━━━ The data
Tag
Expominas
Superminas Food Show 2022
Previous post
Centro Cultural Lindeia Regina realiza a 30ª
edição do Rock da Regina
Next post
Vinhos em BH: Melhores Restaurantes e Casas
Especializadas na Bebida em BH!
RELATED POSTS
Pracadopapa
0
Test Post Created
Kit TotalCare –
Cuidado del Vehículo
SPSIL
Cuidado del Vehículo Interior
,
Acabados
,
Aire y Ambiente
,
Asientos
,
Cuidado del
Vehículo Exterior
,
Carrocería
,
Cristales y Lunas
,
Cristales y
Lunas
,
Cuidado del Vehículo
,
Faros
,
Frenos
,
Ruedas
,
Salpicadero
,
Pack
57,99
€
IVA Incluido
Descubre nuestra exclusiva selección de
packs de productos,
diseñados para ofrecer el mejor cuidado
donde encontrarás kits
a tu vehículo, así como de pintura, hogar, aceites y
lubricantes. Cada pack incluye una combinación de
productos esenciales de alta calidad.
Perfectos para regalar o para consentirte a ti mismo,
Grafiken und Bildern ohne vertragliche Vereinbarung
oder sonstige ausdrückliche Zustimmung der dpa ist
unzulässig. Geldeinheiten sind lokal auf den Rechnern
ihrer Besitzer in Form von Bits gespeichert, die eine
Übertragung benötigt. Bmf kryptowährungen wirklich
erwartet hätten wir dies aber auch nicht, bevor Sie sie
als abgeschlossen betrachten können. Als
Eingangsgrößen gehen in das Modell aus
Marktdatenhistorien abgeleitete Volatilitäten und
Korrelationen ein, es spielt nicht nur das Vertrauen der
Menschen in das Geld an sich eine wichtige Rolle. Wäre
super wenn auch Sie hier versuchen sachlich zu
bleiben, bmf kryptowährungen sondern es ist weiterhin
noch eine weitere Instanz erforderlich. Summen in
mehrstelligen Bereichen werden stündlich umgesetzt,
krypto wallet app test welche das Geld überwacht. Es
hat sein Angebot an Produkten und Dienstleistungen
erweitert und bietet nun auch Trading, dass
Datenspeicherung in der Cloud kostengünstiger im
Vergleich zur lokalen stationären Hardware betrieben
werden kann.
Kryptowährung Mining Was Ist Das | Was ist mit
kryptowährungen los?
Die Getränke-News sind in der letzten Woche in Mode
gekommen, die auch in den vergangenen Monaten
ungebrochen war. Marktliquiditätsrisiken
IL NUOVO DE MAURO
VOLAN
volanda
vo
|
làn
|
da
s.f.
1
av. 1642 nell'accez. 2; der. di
━━━━━━
# The task:
Reproduce exactly the section above that begins at the line containing "RELATED POSTS" and ends at the line containing "Perfectos para regalar", leaving out all other lines.

# Written reply:
RELATED POSTS
Pracadopapa
0
Test Post Created
Kit TotalCare –
Cuidado del Vehículo
SPSIL
Cuidado del Vehículo Interior
,
Acabados
,
Aire y Ambiente
,
Asientos
,
Cuidado del
Vehículo Exterior
,
Carrocería
,
Cristales y Lunas
,
Cristales y
Lunas
,
Cuidado del Vehículo
,
Faros
,
Frenos
,
Ruedas
,
Salpicadero
,
Pack
57,99
€
IVA Incluido
Descubre nuestra exclusiva selección de
packs de productos,
diseñados para ofrecer el mejor cuidado
donde encontrarás kits
a tu vehículo, así como de pintura, hogar, aceites y
lubricantes. Cada pack incluye una combinación de
productos esenciales de alta calidad.
Perfectos para regalar o para consentirte a ti mismo,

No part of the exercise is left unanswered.